Capture and delivery of tail-anchored proteins to the endoplasmic reticulum

Abstract

Tail-anchored (TA) proteins fulfill diverse cellular functions within different organellar membranes. Their characteristic C-terminal transmembrane segment renders TA proteins inherently prone to aggregation and necessitates their posttranslational targeting. The guided entry of TA proteins (GET in yeast)/transmembrane recognition complex (TRC in humans) pathway represents a major route for TA proteins to the endoplasmic reticulum (ER). Here, we review important new insights into the capture of nascent TA proteins at the ribosome by the GET pathway pretargeting complex and the mechanism of their delivery into the ER membrane by the GET receptor insertase. Interestingly, several alternative routes by which TA proteins can be targeted to the ER have emerged, raising intriguing questions about how selectivity is achieved during TA protein capture. Furthermore, mistargeting of TA proteins is a fundamental cellular problem, and we discuss the recently discovered quality control machineries in the ER and outer mitochondrial membrane for displacing mislocalized TA proteins.

Figure 1.

TA protein targeting to the ER in yeast. Nascent TA proteins emerging from the ribosome can be captured by alternative ER-targeting machineries. A major route to the ER is via the GET pathway, involving ribosome-associated capture by Sgt2, followed by Get4/Get5-mediated handover to the Get3 ATPase and insertion into the ER membrane by a heterotetrameric GET receptor complex composed of Get1 and Get2.

Given information>
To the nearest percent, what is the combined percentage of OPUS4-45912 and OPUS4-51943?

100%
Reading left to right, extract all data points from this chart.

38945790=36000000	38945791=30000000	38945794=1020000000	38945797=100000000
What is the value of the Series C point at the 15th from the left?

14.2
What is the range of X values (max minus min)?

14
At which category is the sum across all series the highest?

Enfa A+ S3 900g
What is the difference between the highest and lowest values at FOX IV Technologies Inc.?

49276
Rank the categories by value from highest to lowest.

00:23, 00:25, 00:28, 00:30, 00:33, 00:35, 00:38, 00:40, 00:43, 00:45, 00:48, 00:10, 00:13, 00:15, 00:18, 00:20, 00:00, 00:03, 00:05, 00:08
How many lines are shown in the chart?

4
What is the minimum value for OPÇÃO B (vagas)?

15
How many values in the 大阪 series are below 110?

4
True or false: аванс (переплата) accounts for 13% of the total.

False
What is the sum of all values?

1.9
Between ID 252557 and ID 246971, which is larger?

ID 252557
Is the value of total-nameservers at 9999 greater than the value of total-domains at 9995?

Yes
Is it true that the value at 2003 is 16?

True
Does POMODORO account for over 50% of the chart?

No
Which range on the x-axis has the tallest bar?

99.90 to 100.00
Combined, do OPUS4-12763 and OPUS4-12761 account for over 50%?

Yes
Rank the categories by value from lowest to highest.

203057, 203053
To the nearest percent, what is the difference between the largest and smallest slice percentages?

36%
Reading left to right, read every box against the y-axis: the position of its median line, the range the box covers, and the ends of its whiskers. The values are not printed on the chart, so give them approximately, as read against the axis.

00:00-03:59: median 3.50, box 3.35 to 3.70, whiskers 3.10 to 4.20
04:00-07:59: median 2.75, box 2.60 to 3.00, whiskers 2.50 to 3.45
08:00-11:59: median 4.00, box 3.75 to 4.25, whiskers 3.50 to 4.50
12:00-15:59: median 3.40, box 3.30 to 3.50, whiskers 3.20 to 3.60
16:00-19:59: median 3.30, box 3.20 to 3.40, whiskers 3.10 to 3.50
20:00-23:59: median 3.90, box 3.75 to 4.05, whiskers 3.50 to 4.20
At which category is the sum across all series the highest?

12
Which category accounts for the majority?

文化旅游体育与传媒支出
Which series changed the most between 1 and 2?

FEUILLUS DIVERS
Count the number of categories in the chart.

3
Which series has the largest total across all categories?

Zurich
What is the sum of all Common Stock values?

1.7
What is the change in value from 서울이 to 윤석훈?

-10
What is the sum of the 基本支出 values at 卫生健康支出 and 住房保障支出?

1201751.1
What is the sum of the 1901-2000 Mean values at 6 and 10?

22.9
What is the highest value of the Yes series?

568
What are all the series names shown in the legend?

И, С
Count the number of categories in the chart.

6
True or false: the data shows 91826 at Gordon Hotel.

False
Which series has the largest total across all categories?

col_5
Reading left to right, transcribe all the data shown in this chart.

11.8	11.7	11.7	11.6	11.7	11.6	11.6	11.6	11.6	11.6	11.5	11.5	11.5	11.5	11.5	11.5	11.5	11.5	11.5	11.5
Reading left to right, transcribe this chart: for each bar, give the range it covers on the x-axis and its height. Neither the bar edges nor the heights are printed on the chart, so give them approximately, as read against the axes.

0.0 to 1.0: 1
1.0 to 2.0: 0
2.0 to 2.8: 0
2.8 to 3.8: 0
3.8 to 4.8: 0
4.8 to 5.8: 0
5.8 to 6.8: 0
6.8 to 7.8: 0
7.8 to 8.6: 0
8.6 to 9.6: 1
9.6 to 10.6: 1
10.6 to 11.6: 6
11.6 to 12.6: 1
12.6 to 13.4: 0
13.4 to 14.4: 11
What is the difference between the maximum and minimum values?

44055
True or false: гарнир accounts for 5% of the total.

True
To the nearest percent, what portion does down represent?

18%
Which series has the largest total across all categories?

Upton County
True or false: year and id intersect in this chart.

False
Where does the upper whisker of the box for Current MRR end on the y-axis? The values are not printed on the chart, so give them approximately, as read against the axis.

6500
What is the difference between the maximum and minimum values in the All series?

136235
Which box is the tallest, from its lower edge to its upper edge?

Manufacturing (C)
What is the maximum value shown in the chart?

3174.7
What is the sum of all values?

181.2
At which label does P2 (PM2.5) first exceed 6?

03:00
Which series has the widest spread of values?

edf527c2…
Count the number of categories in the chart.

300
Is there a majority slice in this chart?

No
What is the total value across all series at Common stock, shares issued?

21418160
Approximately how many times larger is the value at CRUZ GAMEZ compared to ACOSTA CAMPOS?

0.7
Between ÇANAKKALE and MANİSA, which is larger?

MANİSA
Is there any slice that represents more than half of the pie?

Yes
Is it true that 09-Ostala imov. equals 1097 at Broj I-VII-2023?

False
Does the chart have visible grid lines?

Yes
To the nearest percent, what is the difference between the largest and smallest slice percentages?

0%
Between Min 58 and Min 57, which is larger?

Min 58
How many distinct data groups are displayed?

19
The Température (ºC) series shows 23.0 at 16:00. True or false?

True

Exercise brief> According to the text on tail-anchored protein targeting, which two proteins make up the GET receptor complex in yeast?

Written solution> Get1 and Get2.